Work task ->
Reproduce the listing below from its first line through the line containing "## Next: Week 2 Roadmap (Not Started)", including both of those lines, and leave the pictures out of your copy.

Records for this task ->
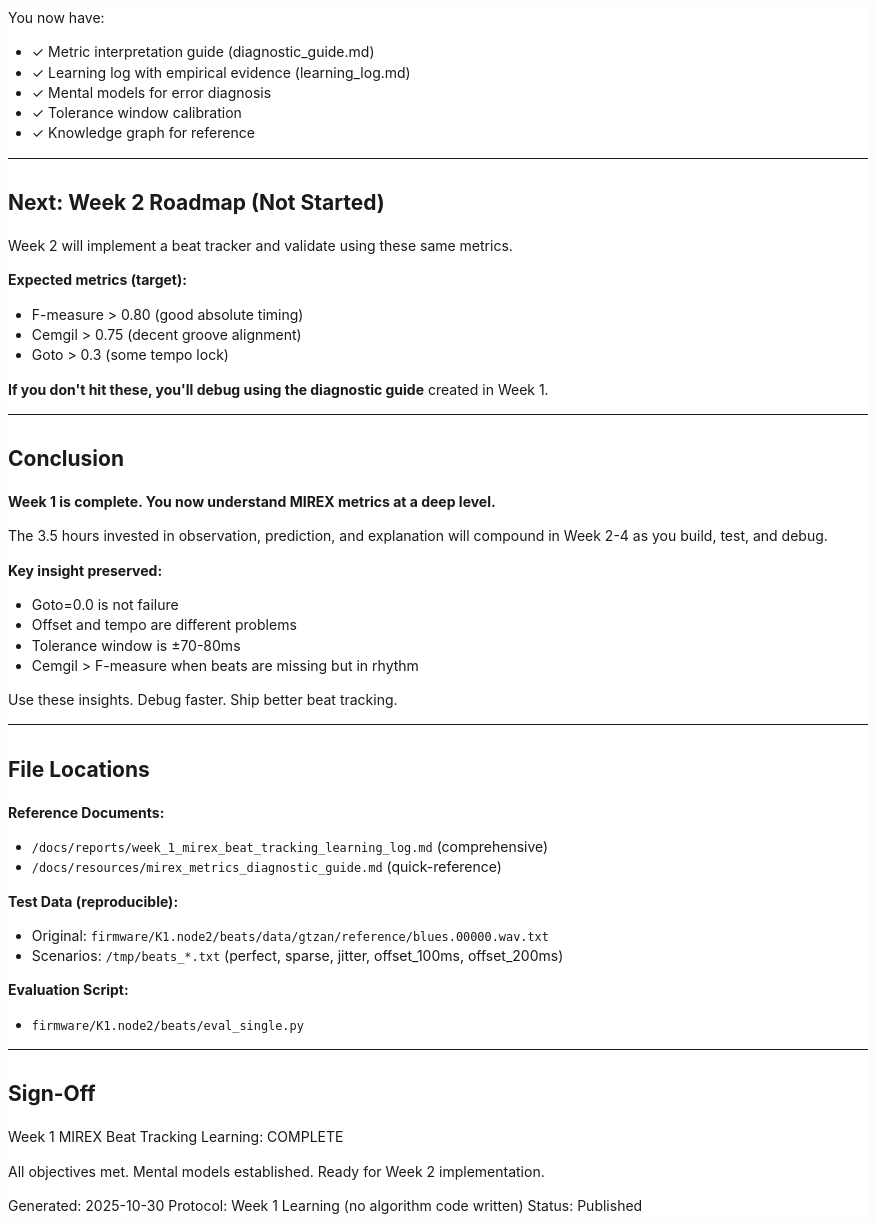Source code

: You now have:

- ✓ Metric interpretation guide (diagnostic_guide.md)
- ✓ Learning log with empirical evidence (learning_log.md)
- ✓ Mental models for error diagnosis
- ✓ Tolerance window calibration
- ✓ Knowledge graph for reference

---

## Next: Week 2 Roadmap (Not Started)

Week 2 will implement a beat tracker and validate using these same metrics.

**Expected metrics (target):**

- F-measure > 0.80 (good absolute timing)
- Cemgil > 0.75 (decent groove alignment)
- Goto > 0.3 (some tempo lock)

**If you don't hit these, you'll debug using the diagnostic guide** created in Week 1.

---

## Conclusion

**Week 1 is complete. You now understand MIREX metrics at a deep level.**

The 3.5 hours invested in observation, prediction, and explanation will compound in Week 2-4 as you build, test, and debug.

**Key insight preserved:**

- Goto=0.0 is not failure
- Offset and tempo are different problems
- Tolerance window is ±70-80ms
- Cemgil > F-measure when beats are missing but in rhythm

Use these insights. Debug faster. Ship better beat tracking.

---

## File Locations

**Reference Documents:**

- `/docs/reports/week_1_mirex_beat_tracking_learning_log.md` (comprehensive)
- `/docs/resources/mirex_metrics_diagnostic_guide.md` (quick-reference)

**Test Data (reproducible):**

- Original: `firmware/K1.node2/beats/data/gtzan/reference/blues.00000.wav.txt`
- Scenarios: `/tmp/beats_*.txt` (perfect, sparse, jitter, offset_100ms, offset_200ms)

**Evaluation Script:**

- `firmware/K1.node2/beats/eval_single.py`

---

## Sign-Off

Week 1 MIREX Beat Tracking Learning: COMPLETE

All objectives met. Mental models established. Ready for Week 2 implementation.

Generated: 2025-10-30
Protocol: Week 1 Learning (no algorithm code written)
Status: Published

Result of this task ->
Source code

: You now have:

- ✓ Metric interpretation guide (diagnostic_guide.md)
- ✓ Learning log with empirical evidence (learning_log.md)
- ✓ Mental models for error diagnosis
- ✓ Tolerance window calibration
- ✓ Knowledge graph for reference

---

## Next: Week 2 Roadmap (Not Started)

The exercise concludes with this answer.